━━━ INFORMATION
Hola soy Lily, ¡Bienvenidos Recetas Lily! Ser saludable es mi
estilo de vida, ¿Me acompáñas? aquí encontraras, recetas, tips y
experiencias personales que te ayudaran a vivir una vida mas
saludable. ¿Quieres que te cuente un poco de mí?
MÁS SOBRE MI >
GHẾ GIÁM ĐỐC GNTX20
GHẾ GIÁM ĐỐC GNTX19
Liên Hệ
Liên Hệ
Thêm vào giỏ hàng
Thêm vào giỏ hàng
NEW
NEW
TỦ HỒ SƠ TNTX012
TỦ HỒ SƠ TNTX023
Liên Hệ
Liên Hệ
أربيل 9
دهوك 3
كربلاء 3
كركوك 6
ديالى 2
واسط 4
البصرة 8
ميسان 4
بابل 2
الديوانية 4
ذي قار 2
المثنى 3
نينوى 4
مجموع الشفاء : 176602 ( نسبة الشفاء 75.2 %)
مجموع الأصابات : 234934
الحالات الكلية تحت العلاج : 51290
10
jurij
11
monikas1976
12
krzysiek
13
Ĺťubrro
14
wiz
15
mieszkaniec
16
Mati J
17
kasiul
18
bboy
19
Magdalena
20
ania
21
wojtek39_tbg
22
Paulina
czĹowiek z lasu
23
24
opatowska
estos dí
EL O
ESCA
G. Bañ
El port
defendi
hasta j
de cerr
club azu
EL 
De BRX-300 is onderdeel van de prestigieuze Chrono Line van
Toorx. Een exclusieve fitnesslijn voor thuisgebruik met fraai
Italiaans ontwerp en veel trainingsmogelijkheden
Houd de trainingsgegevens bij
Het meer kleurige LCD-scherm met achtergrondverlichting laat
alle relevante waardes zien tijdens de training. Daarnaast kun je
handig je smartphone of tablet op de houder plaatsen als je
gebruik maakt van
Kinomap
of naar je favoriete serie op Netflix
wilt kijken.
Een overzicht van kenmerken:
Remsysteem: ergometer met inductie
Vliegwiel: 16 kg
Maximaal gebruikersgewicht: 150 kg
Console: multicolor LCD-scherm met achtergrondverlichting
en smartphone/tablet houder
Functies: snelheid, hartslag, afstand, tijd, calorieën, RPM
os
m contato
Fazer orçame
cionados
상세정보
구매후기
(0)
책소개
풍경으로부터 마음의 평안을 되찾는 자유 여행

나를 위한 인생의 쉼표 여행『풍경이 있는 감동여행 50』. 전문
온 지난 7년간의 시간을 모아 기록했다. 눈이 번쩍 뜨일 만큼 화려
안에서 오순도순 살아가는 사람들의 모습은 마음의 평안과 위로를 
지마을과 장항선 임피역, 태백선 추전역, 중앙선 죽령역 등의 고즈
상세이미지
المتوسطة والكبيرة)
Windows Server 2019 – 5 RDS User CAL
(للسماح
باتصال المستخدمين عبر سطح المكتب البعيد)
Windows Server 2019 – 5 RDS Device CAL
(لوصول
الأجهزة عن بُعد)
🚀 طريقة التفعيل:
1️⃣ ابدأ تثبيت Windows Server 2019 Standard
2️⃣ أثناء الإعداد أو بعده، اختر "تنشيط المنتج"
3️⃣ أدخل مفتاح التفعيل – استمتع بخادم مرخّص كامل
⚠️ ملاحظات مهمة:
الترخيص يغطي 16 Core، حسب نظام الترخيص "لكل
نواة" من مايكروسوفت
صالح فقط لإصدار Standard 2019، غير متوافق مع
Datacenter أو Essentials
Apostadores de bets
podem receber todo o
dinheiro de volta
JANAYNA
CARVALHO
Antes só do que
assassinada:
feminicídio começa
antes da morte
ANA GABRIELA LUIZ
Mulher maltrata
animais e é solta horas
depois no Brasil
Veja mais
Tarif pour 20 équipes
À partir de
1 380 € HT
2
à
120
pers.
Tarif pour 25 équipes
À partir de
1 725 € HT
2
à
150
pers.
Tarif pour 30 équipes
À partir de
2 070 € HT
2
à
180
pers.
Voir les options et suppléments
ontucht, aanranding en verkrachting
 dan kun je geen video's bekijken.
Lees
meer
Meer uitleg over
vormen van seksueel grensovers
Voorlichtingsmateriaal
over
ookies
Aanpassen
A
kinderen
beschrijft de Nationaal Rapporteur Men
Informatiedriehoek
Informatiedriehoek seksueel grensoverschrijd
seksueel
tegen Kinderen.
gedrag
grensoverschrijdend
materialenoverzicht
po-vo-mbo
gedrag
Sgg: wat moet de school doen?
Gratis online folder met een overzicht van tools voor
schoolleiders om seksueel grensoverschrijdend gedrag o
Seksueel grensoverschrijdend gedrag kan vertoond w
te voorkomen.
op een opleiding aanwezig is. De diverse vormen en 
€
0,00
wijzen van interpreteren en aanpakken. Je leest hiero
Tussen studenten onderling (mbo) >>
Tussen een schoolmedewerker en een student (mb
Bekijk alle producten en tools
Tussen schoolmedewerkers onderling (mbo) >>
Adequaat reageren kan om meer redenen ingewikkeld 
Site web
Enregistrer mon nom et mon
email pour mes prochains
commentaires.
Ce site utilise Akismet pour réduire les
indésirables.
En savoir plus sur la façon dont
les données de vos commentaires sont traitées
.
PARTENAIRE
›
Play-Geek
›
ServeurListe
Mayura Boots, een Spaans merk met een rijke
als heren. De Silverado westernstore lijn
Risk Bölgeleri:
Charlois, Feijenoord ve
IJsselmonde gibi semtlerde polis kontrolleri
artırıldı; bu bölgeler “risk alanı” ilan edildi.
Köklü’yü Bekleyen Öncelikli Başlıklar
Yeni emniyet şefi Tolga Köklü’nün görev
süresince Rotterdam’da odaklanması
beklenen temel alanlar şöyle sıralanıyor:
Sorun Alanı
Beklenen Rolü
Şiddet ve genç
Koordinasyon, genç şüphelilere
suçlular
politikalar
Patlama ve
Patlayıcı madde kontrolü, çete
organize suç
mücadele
━━━━━━
=== REQUIREMENT ===
Gather up every line in the data above that contains the word "commentaires", copying each one.

=== RESPONSE ===
commentaires.
les données de vos commentaires sont traitées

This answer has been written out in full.